A discourse on Galilean invariance, SUPG stabilization, and the variational multiscale framework

Abstract

Galilean invariance is one of the key requirements of many physical models adopted in theoretical and computational mechanics. Spurred by recent research developments in shock hydrodynamics computations [G. Scovazzi, Stabilized shock hydrodynamics: II. Design and physical interpretation of the SUPG operator for Lagrangian computations. Comput. Methods Appl. Mech. Engrg., in press, doi:10.1016/j.cma.2006.08.009], a detailed analysis on the principle of Galilean invariance in the context of SUPG operators is presented. It was observed in G. Scovazzi (in press) that lack of Galilean invariance can yield catastrophic instabilities in Lagrangian computations. Here, the analysis develops at a more general level, and an arbitrary Lagrangian–Eulerian (ALE) formulation is used to explain how to consistently derive Galilean invariant SUPG operators.
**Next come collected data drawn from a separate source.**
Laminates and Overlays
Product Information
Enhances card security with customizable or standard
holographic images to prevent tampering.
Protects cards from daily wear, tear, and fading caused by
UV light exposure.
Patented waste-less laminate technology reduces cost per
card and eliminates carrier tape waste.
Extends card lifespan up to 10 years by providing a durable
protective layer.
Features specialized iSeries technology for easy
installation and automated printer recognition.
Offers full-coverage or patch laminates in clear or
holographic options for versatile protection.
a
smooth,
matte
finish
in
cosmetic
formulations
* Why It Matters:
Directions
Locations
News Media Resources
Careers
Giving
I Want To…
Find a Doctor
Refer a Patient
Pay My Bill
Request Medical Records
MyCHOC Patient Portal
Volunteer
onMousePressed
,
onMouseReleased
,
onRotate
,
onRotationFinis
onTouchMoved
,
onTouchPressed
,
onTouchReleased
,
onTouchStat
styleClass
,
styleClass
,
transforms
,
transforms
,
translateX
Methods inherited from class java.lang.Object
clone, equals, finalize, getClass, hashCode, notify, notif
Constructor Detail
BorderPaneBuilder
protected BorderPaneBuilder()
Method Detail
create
Stabilization operators for Lagrangian and Eulerian mesh computations are obtained as limits of the stabilization operator for the underlying ALE formulation. In the case of Eulerian meshes, it is shown that most of the SUPG operators designed for compressible flow computations to date are not consistent with Galilean invariance. It is stressed that Galilean invariant SUPG formulations can provide consistent advantages in the context of complex engineering applications, due to the simple modifications needed for their implementation.